Top Venomous Snake Resource Advises Against Snake Bite Kits
One of the TOP VENOMOUS TREATMENT ORGANIZATIONS IN THE WORLD – TOXINOLOGY.com LISTS THESE RECOMMENDATIONS FOR INITIAL SNAKEBITE TREATMENT. Note #2 and #6. These show up in all venomous snake bite recommendations for every snake in the world, not just for the snake shown.
Eastern Diamondback Rattlesnake Treatment Recommendations
1. After ensuring the patient and onlookers have moved out of range of further strikes by the snake, the bitten person should be reassured and persuaded to lie down and remain still. Many will be terrified, fearing sudden death and, in this mood, they may behave irrationally or even hysterically. The basis for reassurance is the fact that many venomous bites do not result in envenoming, the relatively slow progression to severe envenoming (hours following elapid bites, days following viper bites) and the effectiveness of modern medical treatment.
2. The bite wound should not be tampered with in any way. Wiping it once with a damp cloth to remove surface venom is unlikely to do much harm (or good) but the wound must not be massaged.
3. All rings or other jewelry on the bitten limb, especially on fingers, should be removed, as they may act as tourniquets if oedema develops.
4. The bitten limb should be immobilized as effectively as possible using an extemporized splint or sling; if available, crepe bandaging of the splinted limb is an effective form of immobilization.
5. If there is any impairment of vital functions, such as problems with respiration, airway, circulation, heart function, these must be supported as a priority. In particular, for bites causing flaccid paralysis, including respiratory paralysis, both airway and respiration may be impaired, requiring urgent and prolonged treatment, which may include the mouth to mask (mouth to mouth) technique of expired air transfer. Seek urgent medical attention.
6. Do not use Tourniquets, cut, suck or scarify the wound or apply chemicals or electric shock.

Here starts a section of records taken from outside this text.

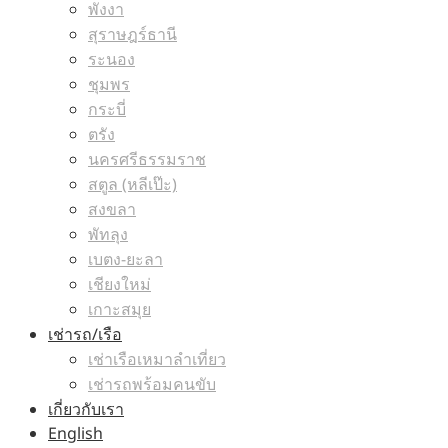
พังงา
สุราษฎร์ธานี
ระนอง
ชุมพร
กระบี่
ตรัง
นครศรีธรรมราช
สตูล (หลีเป๊ะ)
สงขลา
พัทลุง
เบตง-ยะลา
เชียงใหม่
เกาะสมุย
เช่ารถ/เรือ
เช่าเรือเหมาลำเที่ยว
เช่ารถพร้อมคนขับ
เกี่ยวกับเรา
English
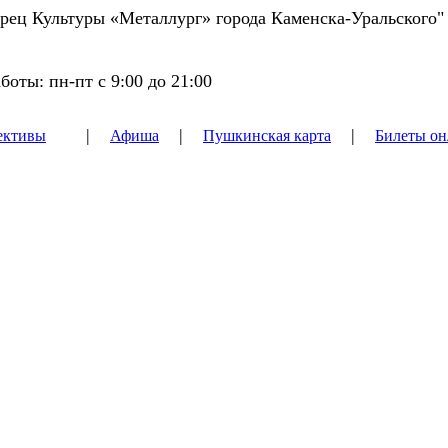
ец Культуры «Металлург» города Каменска-Уральского"
боты: пн-пт с 9:00 до 21:00
|
|
|
ективы
Афиша
Пушкинская карта
Билеты он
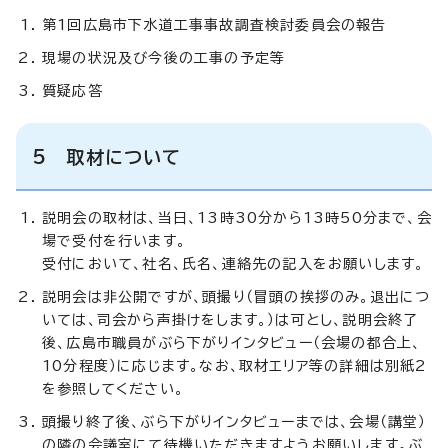
第1回広島市下水道工事事故調査検討委員会の報告
現場の状況及び今後の工事の予定等
質疑応答
5 取材について
説明会の取材は、当日、13時30分から13時50分まで、会
場で受付を行います。
受付において、社名、氏名、連絡先の記入をお願いします。
説明会は非公開ですが、頭撮り（冒頭の挨拶のみ。退出につ
いては、司会から声掛けをします。）は可とし、説明会終了
後、広島市職員がぶら下がりインタビュー（会場の都合上、
10分程度）に応じます。なお、取材エリア等の詳細は別紙2
を参照してください。
頭撮り終了後、ぶら下がりインタビューまでは、会場（講堂）
の隣の会議室にて待機いただきますようお願いします。ぶ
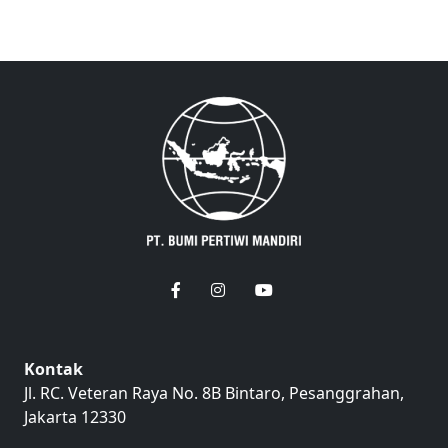
Kontak
Jl. RC. Veteran Raya No. 8B Bintaro, Pesanggrahan,
Jakarta 12330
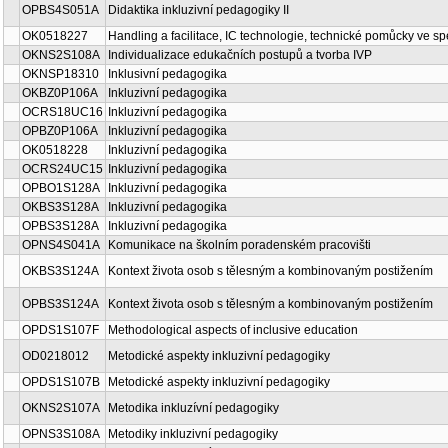
OPBS4S051A
Didaktika inkluzivní pedagogiky II
OK0518227
Handling a facilitace, IC technologie, technické pomůcky ve s
OKNS2S108A
Individualizace edukačních postupů a tvorba IVP
OKNSP18310
Inklusivní pedagogika
OKBZ0P106A
Inkluzivní pedagogika
OCRS18UC16
Inkluzivní pedagogika
OPBZ0P106A
Inkluzivní pedagogika
OK0518228
Inkluzivní pedagogika
OCRS24UC15
Inkluzivní pedagogika
OPBO1S128A
Inkluzivní pedagogika
OKBS3S128A
Inkluzivní pedagogika
OPBS3S128A
Inkluzivní pedagogika
OPNS4S041A
Komunikace na školním poradenském pracovišti
OKBS3S124A
Kontext života osob s tělesným a kombinovaným postižením
OPBS3S124A
Kontext života osob s tělesným a kombinovaným postižením
OPDS1S107F
Methodological aspects of inclusive education
OD0218012
Metodické aspekty inkluzivní pedagogiky
OPDS1S107B
Metodické aspekty inkluzivní pedagogiky
OKNS2S107A
Metodika inkluzívní pedagogiky
OPNS3S108A
Metodiky inkluzivní pedagogiky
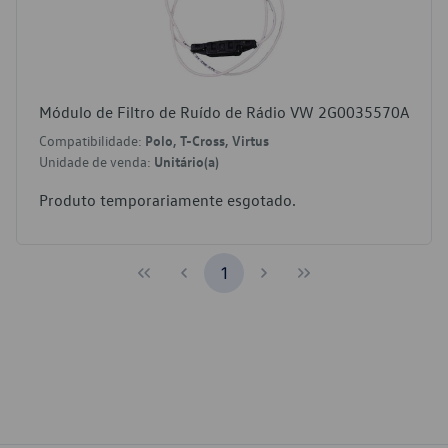
Módulo de Filtro de Ruído de Rádio VW 2G0035570A
Compatibilidade:
Polo, T-Cross, Virtus
Unidade de venda:
Unitário(a)
Produto temporariamente esgotado.
1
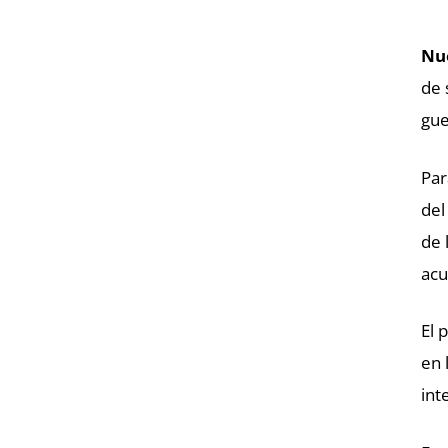
Nu
de 
gue
Par
del
de 
acu
El 
en 
int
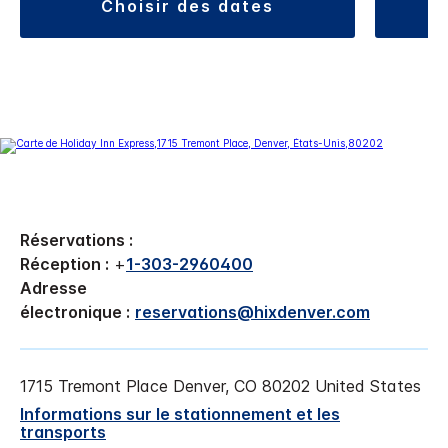
choisir des dates
Réservations :
Réception :
+
1-303-2960400
Adresse
électronique :
reservations@hixdenver.com
1715 Tremont Place
Denver
,
CO
80202
United States
Informations sur le stationnement et les
transports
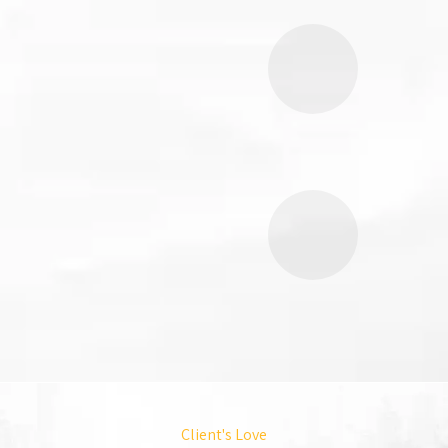
Client's Love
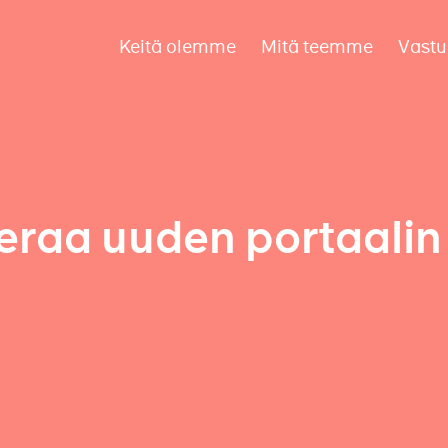
Keitä olemme
Mitä teemme
Vastu
raa uuden portaalin k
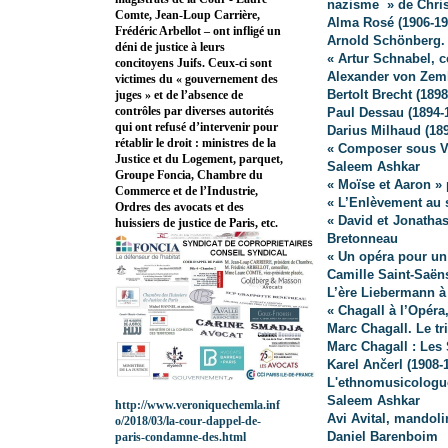
nazisme » de Chri
Comte, Jean-Loup Carrière,
Alma Rosé (1906-19
Frédéric Arbellot – ont infligé un
Arnold Schönberg. 
déni de justice à leurs
« Artur Schnabel, 
concitoyens Juifs. Ceux-ci sont
Alexander von Zeml
victimes du « gouvernement des
Bertolt Brecht (1898
juges » et de l’absence de
contrôles par diverses autorités
Paul Dessau (1894-
qui ont refusé d’intervenir pour
Darius Milhaud (189
rétablir le droit : ministres de la
« Composer sous V
Justice et du Logement, parquet,
Saleem Ashkar
Groupe Foncia, Chambre du
« Moïse et Aaron »
Commerce et de l’Industrie,
« L’Enlèvement au s
Ordres des avocats et des
« David et Jonatha
huissiers de justice de Paris, etc.
Bretonneau
« Un opéra pour un
Camille Saint-Saën
L’ère Liebermann à
« Chagall à l’Opéra
Marc Chagall. Le t
Marc Chagall : Les
Karel Ančerl (1908-
L'ethnomusicolog
Saleem Ashkar
http://www.veroniquechemla.inf
Avi Avital, mandoli
o/2018/03/la-cour-dappel-de-
Daniel Barenboim
paris-condamne-des.html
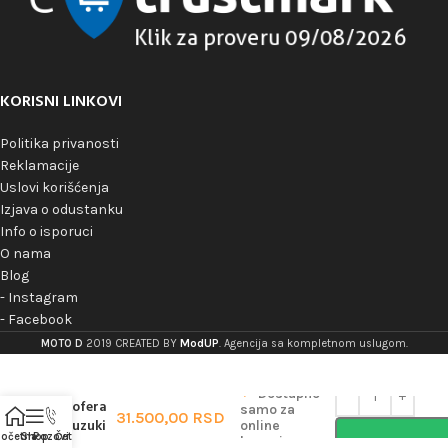
KORISNI LINKOVI
Politika privanosti
Reklamacije
Uslovi korišćenja
Izjava o odustanku
Info o isporuci
O nama
Blog
- Instagram
- Facebook
KAPPA
ModUP
MOTO D
2019 CREATED BY
. Agencija sa kompletnom uslugom.
KLR3112
Nosač
bočnih
Dostupno
kofera
samo za
31.500,00
RSD
Suzuki
online
očetna
Shop
Pozovi
Čet
kupovinu
DL 650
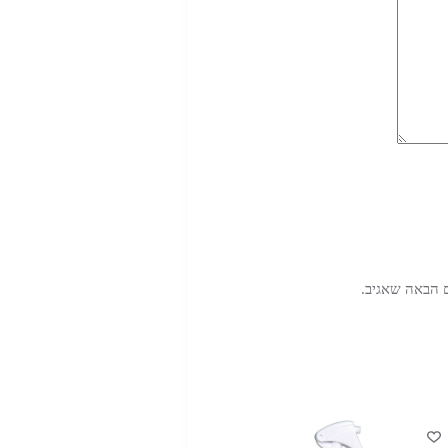
 הבאה שאגיב.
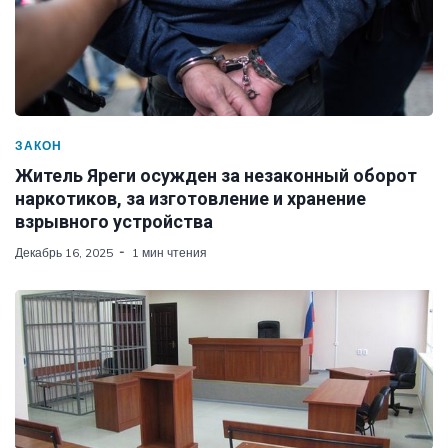
ЗАКОН
Житель Яреги осужден за незаконный оборот
наркотиков, за изготовление и хранение
взрывного устройства
Декабрь 16, 2025
1 мин чтения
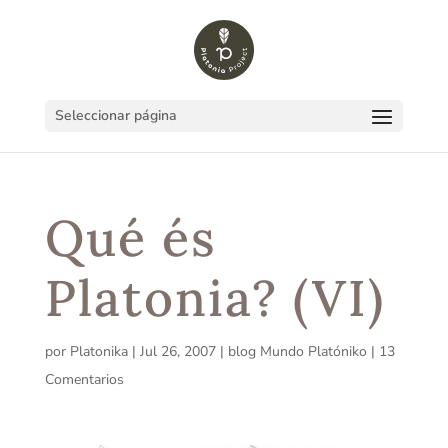
Seleccionar página
Qué és
Platonia? (VI)
por
Platonika
|
Jul 26, 2007
|
blog Mundo Platóniko
|
13
Comentarios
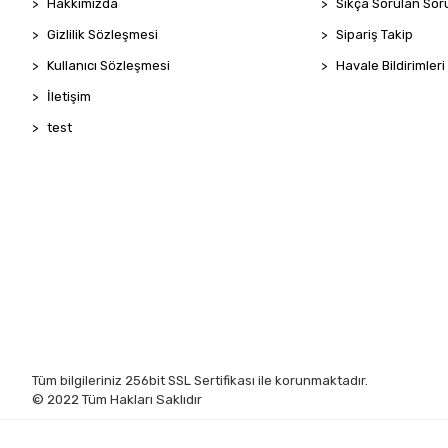
Hakkımızda
Sıkça Sorulan Sor
Gizlilik Sözleşmesi
Sipariş Takip
Kullanıcı Sözleşmesi
Havale Bildirimleri
İletişim
test
Tüm bilgileriniz 256bit SSL Sertifikası ile korunmaktadır.
© 2022
Tüm Hakları Saklıdır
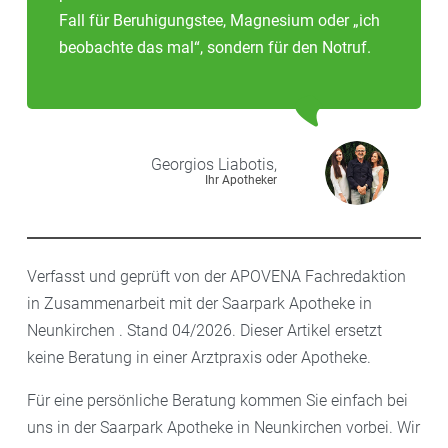
Fall für Beruhigungstee, Magnesium oder „ich
beobachte das mal“, sondern für den Notruf.
Georgios
Liabotis,
Ihr Apotheker
Verfasst und geprüft von der APOVENA Fachredaktion
in Zusammenarbeit mit der Saarpark Apotheke in
Neunkirchen . Stand 04/2026. Dieser Artikel ersetzt
keine Beratung in einer Arztpraxis oder Apotheke.
Für eine persönliche Beratung kommen Sie einfach bei
uns in der Saarpark Apotheke in Neunkirchen vorbei. Wir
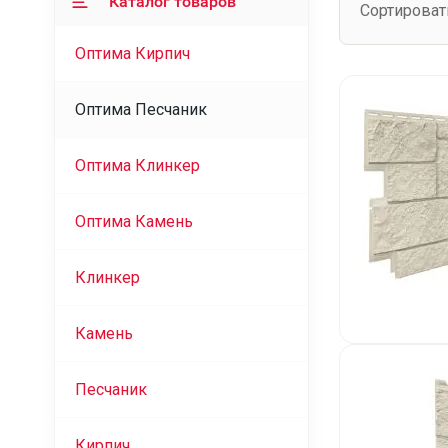
Каталог товаров
Сортироват
Оптима Кирпич
Оптима Песчаник
Оптима Клинкер
Оптима Камень
Клинкер
Камень
Песчаник
Кирпич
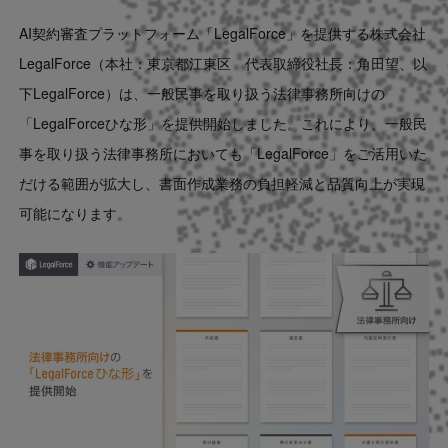
Contact
AI契約審査プラットフォーム「LegalForce」を提供する株式会社
LegalForce（本社：東京都江東区 代表取締役社長：角田望、以
US website
下LegalForce）は、一般民事を取り扱う法律事務所向けの
「LegalForceひな形」を提供開始しました。これにより、一般民
事を取り扱う法律事務所においても「LegalForce」をご活用いた
だける範囲が拡大し、書面作成業務の負担軽減と品質向上が実現
可能になります。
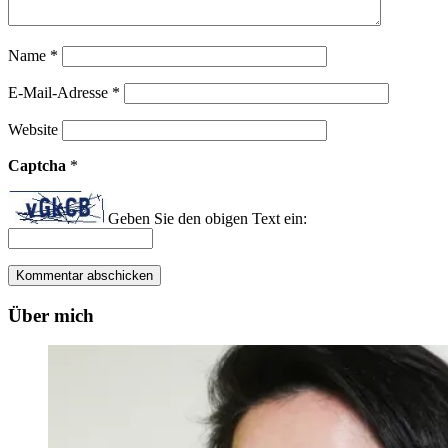
Name
*
E-Mail-Adresse
*
Website
Captcha
*
Geben Sie den obigen Text ein:
Über mich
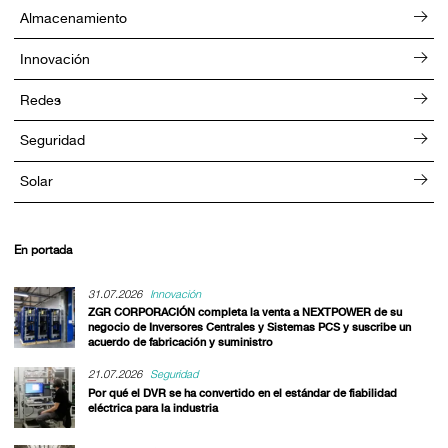
Almacenamiento
Innovación
Redes
Seguridad
Solar
En portada
31.07.2026
Innovación
ZGR CORPORACIÓN completa la venta a NEXTPOWER de su
negocio de Inversores Centrales y Sistemas PCS y suscribe un
acuerdo de fabricación y suministro
21.07.2026
Seguridad
Por qué el DVR se ha convertido en el estándar de fiabilidad
eléctrica para la industria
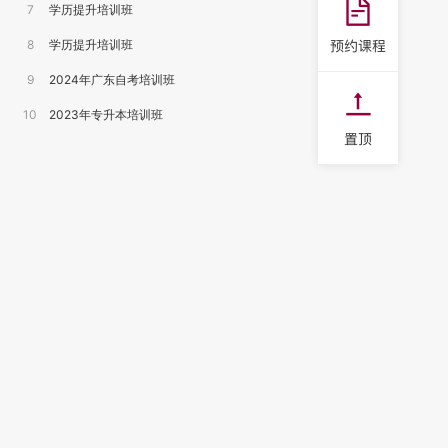
7
学历提升培训班
8
学历提升培训班
9
2024年广东自考培训班
10
2023年专升本培训班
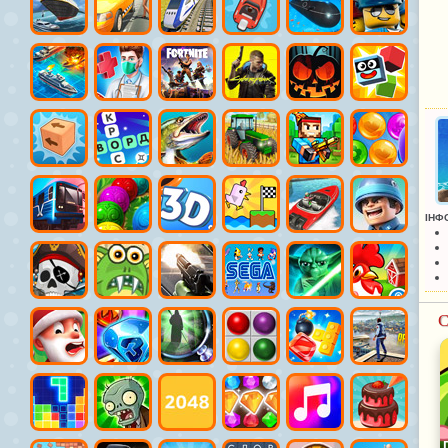
ІНФ
С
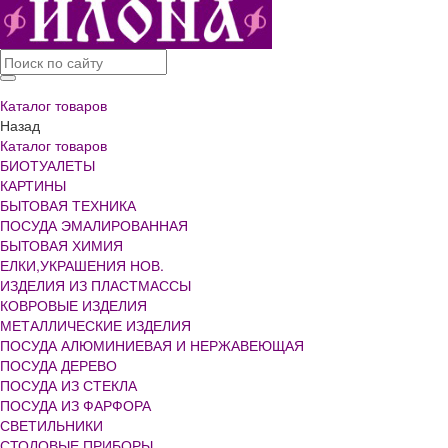
Каталог товаров
Назад
Каталог товаров
БИОТУАЛЕТЫ
КАРТИНЫ
БЫТОВАЯ ТЕХНИКА
ПОСУДА ЭМАЛИРОВАННАЯ
БЫТОВАЯ ХИМИЯ
ЕЛКИ,УКРАШЕНИЯ НОВ.
ИЗДЕЛИЯ ИЗ ПЛАСТМАССЫ
КОВРОВЫЕ ИЗДЕЛИЯ
МЕТАЛЛИЧЕСКИЕ ИЗДЕЛИЯ
ПОСУДА АЛЮМИНИЕВАЯ И НЕРЖАВЕЮЩАЯ
ПОСУДА ДЕРЕВО
ПОСУДА ИЗ СТЕКЛА
ПОСУДА ИЗ ФАРФОРА
СВЕТИЛЬНИКИ
СТОЛОВЫЕ ПРИБОРЫ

7. Avoid peroral intake, absolutely no alcohol. No sedatives outside hospital. If there will be considerable delay before reaching medical aid, measured in several hours to days, then give clear fluids by mouth to prevent dehydration.
8. If the offending snake has been killed it should be brought with the patient for identification (only relevant in areas where there are more than one naturally occurring venomous snake species), but be careful to avoid touching the head, as even a dead snake can envenom. No attempt should be made to pursue the snake into the undergrowth as this will risk further bites.
9. The snakebite victim should be transported as quickly and as passively as possible to the nearest place where they can be seen by a medically-trained person (health station, dispensary, clinic or hospital). The bitten limb must not be exercised as muscular contraction will promote systemic absorption of venom. If no motor vehicle or boat is available, the patient can be carried on a stretcher or hurdle, on the pillion or crossbar of a bicycle or on someone’s back.
10. Most traditional, and many of the more recently fashionable, first aid measures are useless and potentially dangerous. These include local cauterization, incision, excision, amputation, suction by mouth, vacuum pump or syringe, combined incision and suction (“venom-ex” apparatus), injection or instillation of compounds such as potassium permanganate, phenol (carbolic soap) and trypsin, application of electric shocks or ice (cryotherapy), use of traditional herbal, folk and other remedies including the ingestion of emetic plant products and parts of the snake, multiple incisions, tattooing and so on.